● Text extract:

....

How do you draw a spacetime diagram and what equation describes it?

[runningc]

According to Minkowski, spacetime for non-accelerated systems is a four dimensional continuum which has four axes (three space, one time) set mutually at right angles to each other. The velocity of a body moving in a straight line will be the resultant of the component velocities along the three space axes. Its direction of motion will clearly not be at right angles to any of those axes. This would seem to imply that the direction of motion of the body through space cannot be at right angles to the time axis either. Any comments?
RC

 

[Andrew Mason]

Trying to represent 4 dimensions in 3 dimensional space will make your head hurt. It can't be done. That is why most space-time diagrams use only one spatial dimension + the time dimension. But using a 4 dimensional vectorspace, it is easy to express 4 mutually orthogonal basis vectors mathematically - just not geometrically. If you do that, there is no problem: any vector in the 3 dimensional physical space is perpendicular to the time axis.

AM

 

[Orodruin]

What do you mean by "angles" here? The geometry of Minkowski space is not Euclidean (nor Riemannian) and works differently. The 4-velocity is certainly not in the spatial plane (that would make it space-like and not time-like).

 

[Ibix]

Its direction of motion will clearly not be at right angles to any of those axes.

It will if the velocity is zero in this frame. Or if it has no component in the direction of a chosen axis (e.g. motion in the x-y plane is perpendicular to the z axis).

This would seem to imply that the direction of motion of the body through space cannot be at right angles to the time axis either.

I'm not sure this makes any sense. Did you mean "the direction of motion of the body through spacetime"?

 

[Andrew Mason]

This would seem to imply that the direction of motion of the body through space cannot be at right angles to the time axis either. Any comments?

....

● Data records:
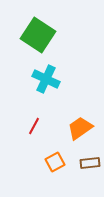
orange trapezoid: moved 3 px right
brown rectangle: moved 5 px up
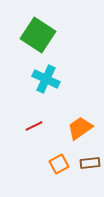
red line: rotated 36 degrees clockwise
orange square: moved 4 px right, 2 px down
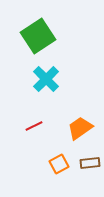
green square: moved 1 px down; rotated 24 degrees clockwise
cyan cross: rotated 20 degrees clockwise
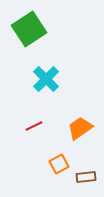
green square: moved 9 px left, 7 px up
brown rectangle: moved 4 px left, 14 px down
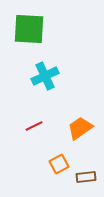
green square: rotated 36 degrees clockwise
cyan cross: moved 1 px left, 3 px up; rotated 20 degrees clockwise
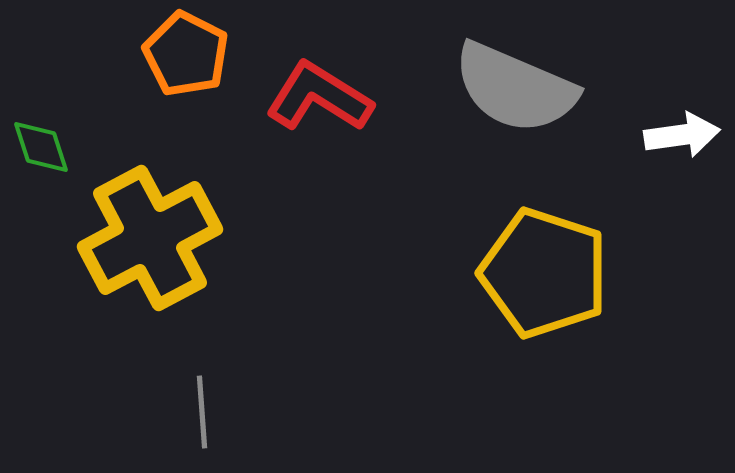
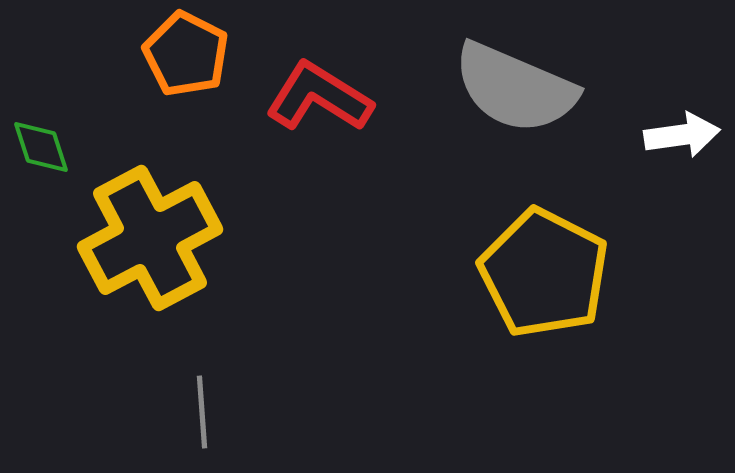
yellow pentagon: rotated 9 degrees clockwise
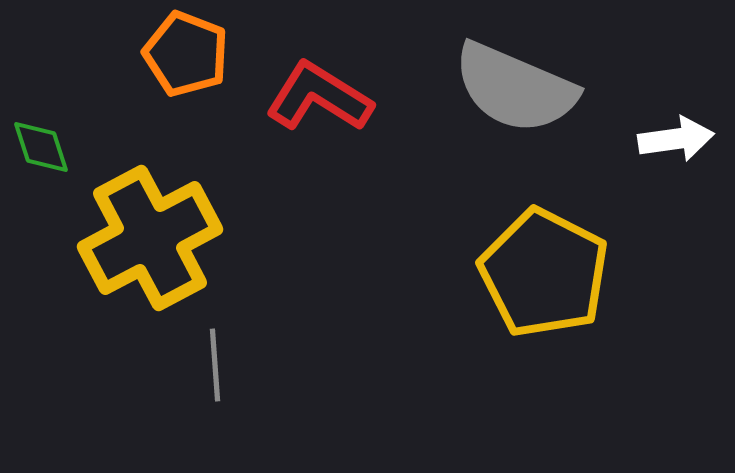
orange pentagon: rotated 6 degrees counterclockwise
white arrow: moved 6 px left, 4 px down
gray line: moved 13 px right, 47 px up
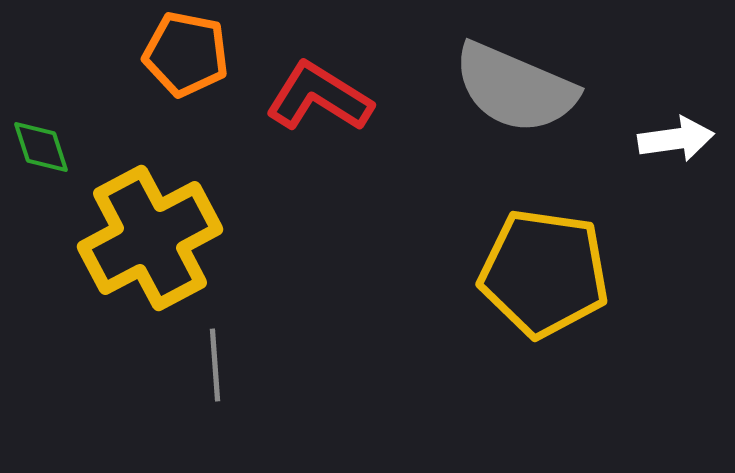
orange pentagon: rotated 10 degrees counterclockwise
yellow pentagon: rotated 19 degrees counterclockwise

....

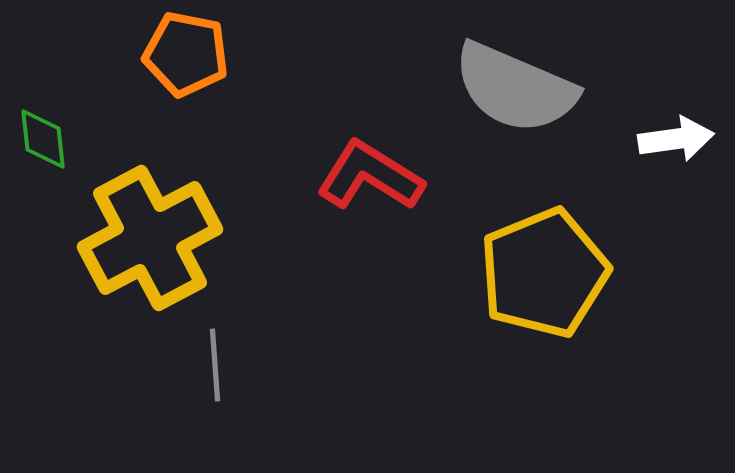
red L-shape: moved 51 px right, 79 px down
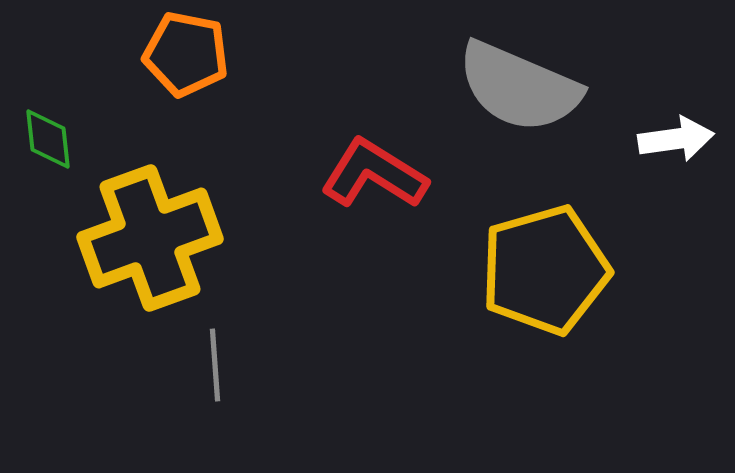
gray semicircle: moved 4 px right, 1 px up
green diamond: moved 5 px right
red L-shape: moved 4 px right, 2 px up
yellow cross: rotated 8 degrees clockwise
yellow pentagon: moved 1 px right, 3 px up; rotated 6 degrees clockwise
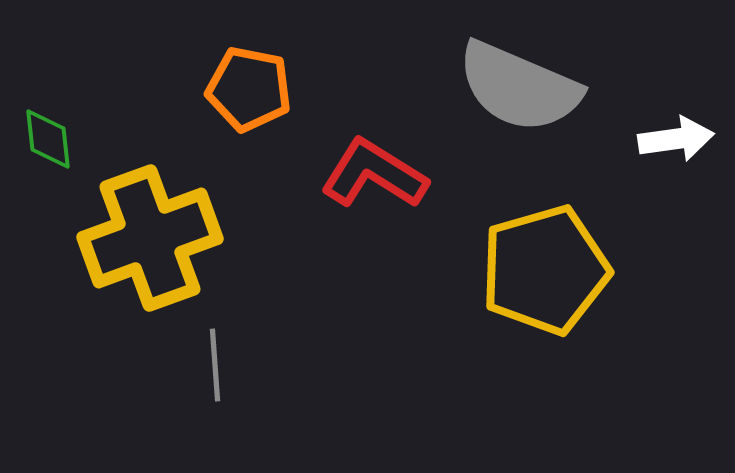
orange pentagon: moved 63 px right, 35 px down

....

● Problems to solve:
1. Give again the stretch from "What do you" through "and not time-like)." in the spacetime diagram thread, word for word.
2. Based on the spacetime diagram thread, is each statement below true? Answer yes or no for each, and quote the words from the thread that settle it.
(a) Andrew Mason says most space-time diagrams use only one spatial dimension plus the time dimension.
(b) Orodruin says the geometry of Minkowski space is Euclidean.
(c) Ibix says motion in the x-y plane is perpendicular to the z axis.
3. Write the next part of the spacetime diagram thread, starting right after its last line.

● Expected responses:
1.
What do you mean by "angles" here? The geometry of Minkowski space is not Euclidean (nor Riemannian) and works differently. The 4-velocity is certainly not in the spatial plane (that would make it space-like and not time-like).

2.
(a) Yes: "That is why most space-time diagrams use only one spatial dimension + the time dimension."
(b) No: "The geometry of Minkowski space is not Euclidean (nor Riemannian) and works differently."
(c) Yes: "(e.g. motion in the x-y plane is perpendicular to the z axis)"

3.
I may have misinterpreted your question. If you meant to say that "the direction of the path of a body through space-time" cannot be at right angles to the time axis, you would be correct. That is because it takes time for a body to change its position in space as measured in any inertial reference frame. So the path of a body through space-time will always have a time component.

AM

 

[Dale]

According to Minkowski, spacetime for non-accelerated systems is a four dimensional continuum which has four axes (three space, one time) set mutually at right angles to each other.

Yes.

The velocity of a body moving in a straight line will be the resultant of the component velocities along the three space axes.

Not if you are using Minkowski spacetime. In spacetime the four-velocity is a four dimensional vector with (potentially) components on all four axes. At a minimum it will have a component on the time axis.

Its direction of motion will clearly not be at right angles to any of those axes.

It cannot be at right angles with the time axis, but it could be at right angles with all of the space axes. This would be an object at rest in that frame.

This would seem to imply that the direction of motion of the body through space cannot be at right angles to the time axis either.

No, this implication does not follow at all.

 

[Orodruin]

It cannot be at right angles with the time axis

I am very uncomfortable with the use of the word "right angle" here. It may be fine for the projection onto a simultaneity, where there is a Riemannian notion of angles, but certainly not in Minkowski space, where the relevant tilt from the time axis would instead be given by a hyperbolic angle. I would be fine with the nomenclature "orthogonal", i.e., "it cannot be orthogonal to the time axis" as this is standard nomenclature regardless of the signature of the metric. The word "angle" to me is intimately tied to a positive definite metric.

 

[Dale]

I would be fine with the nomenclature "orthogonal",

I agree that would be better terminology.

 

[runningc]

Yes.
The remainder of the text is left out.